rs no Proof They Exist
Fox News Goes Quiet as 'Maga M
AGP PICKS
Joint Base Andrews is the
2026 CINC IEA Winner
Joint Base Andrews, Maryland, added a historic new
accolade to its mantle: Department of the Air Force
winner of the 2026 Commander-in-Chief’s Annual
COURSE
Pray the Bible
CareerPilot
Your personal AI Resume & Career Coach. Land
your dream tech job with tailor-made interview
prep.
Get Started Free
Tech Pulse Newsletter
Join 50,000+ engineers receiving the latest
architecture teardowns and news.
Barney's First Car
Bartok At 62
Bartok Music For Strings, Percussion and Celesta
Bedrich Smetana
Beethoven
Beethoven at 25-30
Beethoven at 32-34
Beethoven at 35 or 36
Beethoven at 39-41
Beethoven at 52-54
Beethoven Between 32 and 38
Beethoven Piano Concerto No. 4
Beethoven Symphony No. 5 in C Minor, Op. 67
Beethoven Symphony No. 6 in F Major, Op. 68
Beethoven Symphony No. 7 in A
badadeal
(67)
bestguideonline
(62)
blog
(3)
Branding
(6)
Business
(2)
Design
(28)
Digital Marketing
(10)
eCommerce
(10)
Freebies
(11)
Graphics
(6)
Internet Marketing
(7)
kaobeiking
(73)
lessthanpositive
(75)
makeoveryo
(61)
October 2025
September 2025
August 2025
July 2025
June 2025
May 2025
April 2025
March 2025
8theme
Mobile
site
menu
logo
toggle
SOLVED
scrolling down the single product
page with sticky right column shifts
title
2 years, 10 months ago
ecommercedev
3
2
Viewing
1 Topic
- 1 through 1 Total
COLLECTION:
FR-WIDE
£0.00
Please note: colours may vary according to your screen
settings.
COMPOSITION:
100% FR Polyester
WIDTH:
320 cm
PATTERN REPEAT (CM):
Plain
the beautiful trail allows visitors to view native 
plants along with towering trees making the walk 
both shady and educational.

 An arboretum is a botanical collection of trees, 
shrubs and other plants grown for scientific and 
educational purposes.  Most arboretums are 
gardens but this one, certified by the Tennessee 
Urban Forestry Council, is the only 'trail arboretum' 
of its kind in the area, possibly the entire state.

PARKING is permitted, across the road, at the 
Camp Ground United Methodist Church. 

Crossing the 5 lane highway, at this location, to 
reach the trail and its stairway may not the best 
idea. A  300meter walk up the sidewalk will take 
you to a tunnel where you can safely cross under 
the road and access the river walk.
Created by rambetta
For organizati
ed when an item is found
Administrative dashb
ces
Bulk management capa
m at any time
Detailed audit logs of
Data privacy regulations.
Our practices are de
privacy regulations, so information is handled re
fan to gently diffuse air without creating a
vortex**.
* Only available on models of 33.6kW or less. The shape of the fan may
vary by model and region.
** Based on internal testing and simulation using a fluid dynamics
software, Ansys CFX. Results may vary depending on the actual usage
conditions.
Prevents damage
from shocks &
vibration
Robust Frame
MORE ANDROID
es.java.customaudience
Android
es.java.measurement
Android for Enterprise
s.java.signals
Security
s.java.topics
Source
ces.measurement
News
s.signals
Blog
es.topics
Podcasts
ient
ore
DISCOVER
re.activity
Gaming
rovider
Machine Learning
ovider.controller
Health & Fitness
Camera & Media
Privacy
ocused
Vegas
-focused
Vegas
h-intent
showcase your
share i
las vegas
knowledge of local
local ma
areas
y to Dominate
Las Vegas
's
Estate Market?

______________________________

EXERCISE BRIEF → Print every line of text from all the items above, character for character and in the same order.

ANSWER →
rs no Proof They Exist
Fox News Goes Quiet as 'Maga M
AGP PICKS
Joint Base Andrews is the
2026 CINC IEA Winner
Joint Base Andrews, Maryland, added a historic new
accolade to its mantle: Department of the Air Force
winner of the 2026 Commander-in-Chief’s Annual
COURSE
Pray the Bible
CareerPilot
Your personal AI Resume & Career Coach. Land
your dream tech job with tailor-made interview
prep.
Get Started Free
Tech Pulse Newsletter
Join 50,000+ engineers receiving the latest
architecture teardowns and news.
Barney's First Car
Bartok At 62
Bartok Music For Strings, Percussion and Celesta
Bedrich Smetana
Beethoven
Beethoven at 25-30
Beethoven at 32-34
Beethoven at 35 or 36
Beethoven at 39-41
Beethoven at 52-54
Beethoven Between 32 and 38
Beethoven Piano Concerto No. 4
Beethoven Symphony No. 5 in C Minor, Op. 67
Beethoven Symphony No. 6 in F Major, Op. 68
Beethoven Symphony No. 7 in A
badadeal
(67)
bestguideonline
(62)
blog
(3)
Branding
(6)
Business
(2)
Design
(28)
Digital Marketing
(10)
eCommerce
(10)
Freebies
(11)
Graphics
(6)
Internet Marketing
(7)
kaobeiking
(73)
lessthanpositive
(75)
makeoveryo
(61)
October 2025
September 2025
August 2025
July 2025
June 2025
May 2025
April 2025
March 2025
8theme
Mobile
site
menu
logo
toggle
SOLVED
scrolling down the single product
page with sticky right column shifts
title
2 years, 10 months ago
ecommercedev
3
2
Viewing
1 Topic
- 1 through 1 Total
COLLECTION:
FR-WIDE
£0.00
Please note: colours may vary according to your screen
settings.
COMPOSITION:
100% FR Polyester
WIDTH:
320 cm
PATTERN REPEAT (CM):
Plain
the beautiful trail allows visitors to view native 
plants along with towering trees making the walk 
both shady and educational.

 An arboretum is a botanical collection of trees, 
shrubs and other plants grown for scientific and 
educational purposes.  Most arboretums are 
gardens but this one, certified by the Tennessee 
Urban Forestry Council, is the only 'trail arboretum' 
of its kind in the area, possibly the entire state.

PARKING is permitted, across the road, at the 
Camp Ground United Methodist Church. 

Crossing the 5 lane highway, at this location, to 
reach the trail and its stairway may not the best 
idea. A  300meter walk up the sidewalk will take 
you to a tunnel where you can safely cross under 
the road and access the river walk.
Created by rambetta
For organizati
ed when an item is found
Administrative dashb
ces
Bulk management capa
m at any time
Detailed audit logs of
Data privacy regulations.
Our practices are de
privacy regulations, so information is handled re
fan to gently diffuse air without creating a
vortex**.
* Only available on models of 33.6kW or less. The shape of the fan may
vary by model and region.
** Based on internal testing and simulation using a fluid dynamics
software, Ansys CFX. Results may vary depending on the actual usage
conditions.
Prevents damage
from shocks &
vibration
Robust Frame
MORE ANDROID
es.java.customaudience
Android
es.java.measurement
Android for Enterprise
s.java.signals
Security
s.java.topics
Source
ces.measurement
News
s.signals
Blog
es.topics
Podcasts
ient
ore
DISCOVER
re.activity
Gaming
rovider
Machine Learning
ovider.controller
Health & Fitness
Camera & Media
Privacy
ocused
Vegas
-focused
Vegas
h-intent
showcase your
share i
las vegas
knowledge of local
local ma
areas
y to Dominate
Las Vegas
's
Estate Market?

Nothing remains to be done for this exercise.